Poniżającym paszkwilom, oczywistym nieprawdom i poprzekręcanym przez MOlejnik cytatom prasowym, przeciwstawiła jedną jedyną broń: własną wiedzę. Wystarczyło, by przygotowane przez dziennikarkę na ten program bon moty, głupawe złośliwości i ewidentne zaczepki, zawisły w próżni, przestały mieć natychmiast jakiekolwiek znaczenie. Wystarczyło, by juz nawet nie chcieć wysłuchiwać kolejnych jakiś durnych i beznadziejnie amatorskich pytań, bo liczyło się tylko to, co mówiła Pani Anna Fotyga.
I mogłaby o wiele więcej powiedzieć, gdyby jej MOlejnik nie zagłuszała i nie przerywała swojej rozmówczyni. Bo temat był ważny: sprawy naszego bezpieczeństwa w relacjach z USA i Rosją, a realizowane przez śp. Lecha Kaczyńskiego oraz - na zupełnie innym poziomie i wedle innych wektorów przez Tuska.
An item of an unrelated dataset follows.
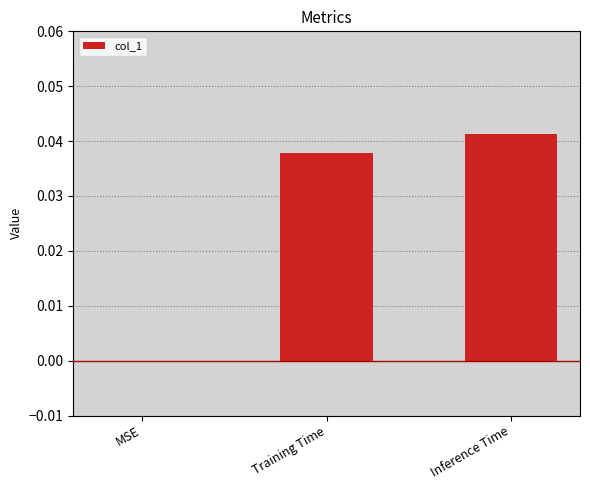

Which category has the highest value across all series?

Inference Time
Bardzo żałowałam, że nie udało się A. Fotydze dokończyć - ku przerażeniu pani redaktor, że w ogóle udało się jej rozpocząć ten problem - wątku wczorajszego pobytu Tuska w Berlinie, gdzie wyraził zgodę na zmianę zasad głosowania w Parlamencie Europejskim i zaakceptował naruszenie obowiązującycyh zapisów Traktatu Lizbońskiego.